In a routine press conference on Monday, Japanese Finance Minister Shunichi Suzuki merely stated blandly that the government will "respond appropriately to currency movements at any time." This wording stands in stark contrast to his previous, more forceful stance, which repeatedly emphasized having the "discretion" to take action.
Meanwhile, Masato Kanda, the vice finance minister for international affairs who is seen by markets as a core signal for currency policy, has maintained public silence since early May. Kanda had issued a famous "final warning" just before the intervention at the end of April. According to informed sources, because the previous overly transparent warnings gave speculators a chance to close positions and escape in advance, diluting the effect of the intervention, Japanese authorities are now intentionally adjusting their communication strategy.
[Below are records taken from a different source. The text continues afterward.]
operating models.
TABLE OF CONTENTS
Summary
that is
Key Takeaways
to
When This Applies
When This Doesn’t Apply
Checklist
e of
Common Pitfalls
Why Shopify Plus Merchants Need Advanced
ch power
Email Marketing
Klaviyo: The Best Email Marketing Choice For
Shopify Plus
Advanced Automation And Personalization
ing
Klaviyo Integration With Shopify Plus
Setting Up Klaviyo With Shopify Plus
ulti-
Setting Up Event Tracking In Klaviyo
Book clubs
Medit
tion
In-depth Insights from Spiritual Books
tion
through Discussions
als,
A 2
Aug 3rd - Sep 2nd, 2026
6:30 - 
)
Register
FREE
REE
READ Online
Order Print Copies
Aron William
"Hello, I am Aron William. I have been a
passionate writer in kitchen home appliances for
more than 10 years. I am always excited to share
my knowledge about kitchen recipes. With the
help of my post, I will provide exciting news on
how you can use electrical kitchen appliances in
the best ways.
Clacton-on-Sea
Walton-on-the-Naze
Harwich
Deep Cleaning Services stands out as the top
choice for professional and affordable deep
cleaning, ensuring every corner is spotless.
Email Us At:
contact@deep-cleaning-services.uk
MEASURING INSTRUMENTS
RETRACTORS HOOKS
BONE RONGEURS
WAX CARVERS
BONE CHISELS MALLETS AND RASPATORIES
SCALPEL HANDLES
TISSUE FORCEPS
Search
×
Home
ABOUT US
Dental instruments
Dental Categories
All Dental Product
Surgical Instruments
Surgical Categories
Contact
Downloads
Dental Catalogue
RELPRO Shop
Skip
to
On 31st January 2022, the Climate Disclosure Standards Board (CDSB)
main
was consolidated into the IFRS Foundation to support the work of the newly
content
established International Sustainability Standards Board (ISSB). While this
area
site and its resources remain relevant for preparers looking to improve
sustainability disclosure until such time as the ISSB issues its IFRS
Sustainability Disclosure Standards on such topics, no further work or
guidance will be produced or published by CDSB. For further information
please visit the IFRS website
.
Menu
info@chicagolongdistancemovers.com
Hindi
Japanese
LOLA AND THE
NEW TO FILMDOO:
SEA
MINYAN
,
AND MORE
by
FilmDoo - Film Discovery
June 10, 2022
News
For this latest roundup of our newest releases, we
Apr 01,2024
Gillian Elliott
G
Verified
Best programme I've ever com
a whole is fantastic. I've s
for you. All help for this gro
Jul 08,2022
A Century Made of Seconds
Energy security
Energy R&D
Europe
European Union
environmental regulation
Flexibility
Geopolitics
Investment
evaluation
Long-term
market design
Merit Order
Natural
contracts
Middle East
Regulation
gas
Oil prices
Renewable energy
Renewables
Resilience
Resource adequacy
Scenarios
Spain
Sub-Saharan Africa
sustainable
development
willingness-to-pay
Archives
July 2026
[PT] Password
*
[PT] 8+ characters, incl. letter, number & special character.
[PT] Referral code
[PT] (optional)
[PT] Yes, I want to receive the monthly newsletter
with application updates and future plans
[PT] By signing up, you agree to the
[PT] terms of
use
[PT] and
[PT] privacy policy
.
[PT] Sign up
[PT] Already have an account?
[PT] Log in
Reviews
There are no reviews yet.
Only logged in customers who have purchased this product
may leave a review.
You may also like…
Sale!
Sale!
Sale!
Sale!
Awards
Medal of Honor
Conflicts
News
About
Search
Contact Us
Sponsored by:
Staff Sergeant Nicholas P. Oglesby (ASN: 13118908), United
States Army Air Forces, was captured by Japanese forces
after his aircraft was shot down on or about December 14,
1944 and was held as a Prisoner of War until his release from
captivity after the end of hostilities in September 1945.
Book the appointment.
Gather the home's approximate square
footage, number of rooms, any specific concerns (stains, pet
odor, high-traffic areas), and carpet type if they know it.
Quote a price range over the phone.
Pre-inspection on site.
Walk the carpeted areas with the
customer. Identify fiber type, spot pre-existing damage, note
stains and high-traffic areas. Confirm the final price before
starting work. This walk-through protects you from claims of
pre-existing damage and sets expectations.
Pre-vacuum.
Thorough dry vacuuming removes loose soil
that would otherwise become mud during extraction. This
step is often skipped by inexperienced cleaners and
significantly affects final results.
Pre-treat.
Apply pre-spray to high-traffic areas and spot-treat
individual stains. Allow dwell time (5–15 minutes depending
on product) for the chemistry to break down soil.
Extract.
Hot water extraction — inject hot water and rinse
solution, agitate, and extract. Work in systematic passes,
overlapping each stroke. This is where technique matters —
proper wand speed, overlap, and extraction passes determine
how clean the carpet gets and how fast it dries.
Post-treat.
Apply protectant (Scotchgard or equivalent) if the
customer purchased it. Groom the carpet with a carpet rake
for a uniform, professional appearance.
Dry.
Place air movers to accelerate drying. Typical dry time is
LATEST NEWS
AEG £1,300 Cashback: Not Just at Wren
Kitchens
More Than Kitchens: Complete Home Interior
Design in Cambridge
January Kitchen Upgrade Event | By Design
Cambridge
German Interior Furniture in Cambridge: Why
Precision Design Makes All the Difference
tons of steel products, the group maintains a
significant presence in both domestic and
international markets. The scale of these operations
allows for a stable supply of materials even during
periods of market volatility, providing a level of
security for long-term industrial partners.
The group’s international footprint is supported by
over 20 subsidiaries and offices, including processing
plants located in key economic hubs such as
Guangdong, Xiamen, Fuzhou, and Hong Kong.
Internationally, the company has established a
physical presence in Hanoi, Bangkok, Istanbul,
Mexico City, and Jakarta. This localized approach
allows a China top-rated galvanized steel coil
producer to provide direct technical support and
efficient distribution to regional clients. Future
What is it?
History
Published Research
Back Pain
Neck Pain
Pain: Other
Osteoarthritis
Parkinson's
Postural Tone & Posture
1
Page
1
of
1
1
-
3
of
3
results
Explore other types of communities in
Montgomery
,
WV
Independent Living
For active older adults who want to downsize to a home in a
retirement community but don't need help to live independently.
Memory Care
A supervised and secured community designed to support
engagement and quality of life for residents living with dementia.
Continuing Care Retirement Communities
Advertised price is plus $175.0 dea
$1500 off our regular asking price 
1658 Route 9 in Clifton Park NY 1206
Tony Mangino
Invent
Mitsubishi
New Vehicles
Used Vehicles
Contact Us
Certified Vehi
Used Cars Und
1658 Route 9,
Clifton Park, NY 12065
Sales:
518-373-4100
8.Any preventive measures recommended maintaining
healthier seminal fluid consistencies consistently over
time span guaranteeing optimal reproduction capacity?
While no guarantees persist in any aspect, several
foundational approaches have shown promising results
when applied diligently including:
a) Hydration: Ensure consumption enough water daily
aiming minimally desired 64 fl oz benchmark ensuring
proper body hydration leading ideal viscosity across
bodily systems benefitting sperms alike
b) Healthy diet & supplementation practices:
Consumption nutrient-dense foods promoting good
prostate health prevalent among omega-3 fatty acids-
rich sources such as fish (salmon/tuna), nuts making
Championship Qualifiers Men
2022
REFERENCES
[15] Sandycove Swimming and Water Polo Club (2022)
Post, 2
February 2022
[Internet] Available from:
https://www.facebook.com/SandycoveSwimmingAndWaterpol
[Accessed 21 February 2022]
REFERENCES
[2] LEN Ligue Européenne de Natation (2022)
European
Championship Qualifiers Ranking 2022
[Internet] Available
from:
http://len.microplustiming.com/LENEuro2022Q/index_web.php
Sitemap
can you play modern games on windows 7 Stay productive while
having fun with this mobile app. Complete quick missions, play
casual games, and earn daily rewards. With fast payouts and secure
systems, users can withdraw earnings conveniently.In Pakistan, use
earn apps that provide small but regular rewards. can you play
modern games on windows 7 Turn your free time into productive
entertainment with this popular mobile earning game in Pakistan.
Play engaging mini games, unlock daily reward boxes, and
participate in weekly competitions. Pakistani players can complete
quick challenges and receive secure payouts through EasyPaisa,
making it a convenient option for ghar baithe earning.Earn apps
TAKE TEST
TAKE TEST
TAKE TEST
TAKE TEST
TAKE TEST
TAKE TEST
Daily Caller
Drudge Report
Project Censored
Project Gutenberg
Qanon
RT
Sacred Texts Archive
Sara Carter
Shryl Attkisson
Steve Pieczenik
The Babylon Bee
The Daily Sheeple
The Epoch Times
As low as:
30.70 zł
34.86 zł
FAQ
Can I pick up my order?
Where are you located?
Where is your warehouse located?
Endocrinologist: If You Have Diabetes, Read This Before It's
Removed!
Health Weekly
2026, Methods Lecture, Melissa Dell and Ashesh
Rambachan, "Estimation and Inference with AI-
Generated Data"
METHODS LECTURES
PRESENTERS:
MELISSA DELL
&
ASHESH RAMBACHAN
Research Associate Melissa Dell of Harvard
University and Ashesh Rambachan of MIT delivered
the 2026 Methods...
Shota Ryu, chief foreign exchange strategist at Mitsubishi UFJ Morgan Stanley Securities, noted, "The authorities may be seeking to strike at short sellers through a 'surprise attack.' Under the cover of a lack of urgency in official rhetoric, any sudden intervention would have greater destructive power."
Data released by the U.S. Commodity Futures Trading Commission (CFTC) last Friday showed that net short positions on the yen have surged to 145,818 contracts, the highest level since July 2024.
Yuji Saito, an executive advisor at SBI FX Trade, believes the current market environment is extremely sensitive. On one hand, expectations for higher U.S. interest rates remain firm; on the other hand, instability in the Middle East is pushing up oil prices, making it difficult for investors to actively reduce their long dollar positions. He analyzed, "When market positions are overstretched and expectations are paralyzed by official silence, the effect of an intervention is often magnified exponentially."
The persistent weakness of the yen is no longer just a financial issue but has evolved into severe imported inflationary pressure. With energy costs soaring, the Bank of Japan's concerns about inflation getting out of control are rising.
Bank of Japan Deputy Governor Ryozo Himino warned parliament on Monday that there is a risk of price increases significantly deviating from the 2% target. He clearly hinted that if yen depreciation continues to push up import costs, the risk that the central bank will "act too late" on its interest rate hike path cannot be ignored.